▸ **SELECTED EXCERPT**
* * * * * * *

ADAR1 editing of viral RNA is consistent with previous observations of paramyxovirus biology (7072) but could be more active in N5T as a result of exposed genomes, an indirect consequence of miRNA targeting (56). In contrast, the mutations in SeV-P5T indicate editing in positive-sense RNA and therefore could implicate a direct role for miRNA-mediated recruitment of ADAR1 in this process. Differentiating between an indirect and a direct role for miRNAs in ADAR1 editing will be difficult as the frequency of escape is low and therefore not amenable to biochemical approaches and there are few alternatives to induce this level of attenuation in a manner that will also generate dsRNA. Despite these difficulties, one means of delineating the role of miRNAs in this biology is to test ADAR1-mediated editing in cells lacking a subset of the cognate miRNAs used in our targeting cassette. While the miRNA profile of MEFs is unknown, MDCK cells lack miR-192 and miR-31, which represent two of the five miRNAs in the 5T cassette (43). Given the absence of editing in these sites as it relates to N5T escape in MDCK cells (Fig. 5D), it is tempting to speculate that ADAR1 editing is a direct result of miRNA biology. This phenotype would not be anticipated if ADAR1 editing was the product of double-stranded viral RNA formed from genome and antigenome, in which case mutations would be found throughout the targeting cassette even in the absence of a subset of miRNAs. While the context of genomic editing remains unclear, one possible mechanism might include RISC engagement on the nascent mRNA which could recruit ADAR1 to the corresponding genomic target sites for editing. Regardless of the exact mechanism/target of ADAR1 editing of rSeV-5T viruses, our results indicate that ADAR1 activity creates a barrier to effective RNAi of paramyxoviruses in mammals.

Studies of ADAR1 in mice and humans have revealed it to be a suppressor of the IFN response by regulating erroneous production of endogenous dsRNA (73). In mice, disruption of ADAR1 expression or its editing activity results in elevated IFN levels and is embryonic lethal, but the additional knockout of MDA5 or MAVs can reverse this phenotype (74, 75). In humans, ADAR1 serves to prevent endogenous dsRNAs from shutting down translation through the activation of PKR in somatic cells and the expression of IFN-β in neuronal progenitor cells through MDA5 (76). And in the context of viral infection, the p150 isoform is necessary to prevent sustained IFN expression and apoptosis of cells through RIG-I induction (77). Intriguingly, Caenorhabditis elegans ADARs (Adr-1/Adr-2) seem to serve a function similar to that of mammalian ADAR1 in regulating their host antiviral response, which is RNAi based instead of IFN based. As with ADAR1 in mammals, the ADARs of C. elegans bind to and edit host dsRNA; however, this serves to prevent Dicer from processing these regions of host transcripts into siRNAs that would induce silencing (67). Taken together, these studies suggest an evolutionarily conserved relationship between ADARs and regulation of the host antiviral response.

* * * * * * *

(Dataset items)

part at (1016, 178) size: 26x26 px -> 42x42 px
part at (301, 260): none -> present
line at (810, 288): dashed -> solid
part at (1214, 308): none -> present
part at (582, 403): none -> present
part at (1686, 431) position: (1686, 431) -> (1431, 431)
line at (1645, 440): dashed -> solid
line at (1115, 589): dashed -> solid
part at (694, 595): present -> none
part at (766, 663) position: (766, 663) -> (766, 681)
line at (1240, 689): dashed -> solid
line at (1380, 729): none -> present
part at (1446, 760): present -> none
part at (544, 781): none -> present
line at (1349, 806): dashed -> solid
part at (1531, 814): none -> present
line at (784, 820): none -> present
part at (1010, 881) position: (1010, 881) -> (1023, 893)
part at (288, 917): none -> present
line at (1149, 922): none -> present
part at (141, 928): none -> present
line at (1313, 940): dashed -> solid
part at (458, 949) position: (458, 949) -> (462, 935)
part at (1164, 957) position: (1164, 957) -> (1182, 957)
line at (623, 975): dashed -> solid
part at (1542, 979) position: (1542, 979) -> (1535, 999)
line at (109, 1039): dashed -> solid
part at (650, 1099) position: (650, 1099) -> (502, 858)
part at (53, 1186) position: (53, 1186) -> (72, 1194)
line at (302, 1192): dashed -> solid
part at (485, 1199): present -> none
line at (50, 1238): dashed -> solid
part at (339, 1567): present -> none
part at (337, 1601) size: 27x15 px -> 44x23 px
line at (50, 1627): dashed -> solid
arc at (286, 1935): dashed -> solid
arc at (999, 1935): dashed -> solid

* * * * * * *

▸ **PROBLEM STATEMENT**
Answer these questions from the ADAR1 text:
(a) Which two miRNAs from the 5T cassette do MDCK cells lack?
(b) In mice, the additional knockout of which genes can reverse the phenotype caused by disrupting ADAR1 expression or editing activity?
(c) What do the C. elegans ADARs prevent Dicer from doing?

▸ **EXERCISE RESULT**
(a) miR-192 and miR-31.
(b) MDA5 or MAVs.
(c) Processing regions of host transcripts into siRNAs that would induce silencing.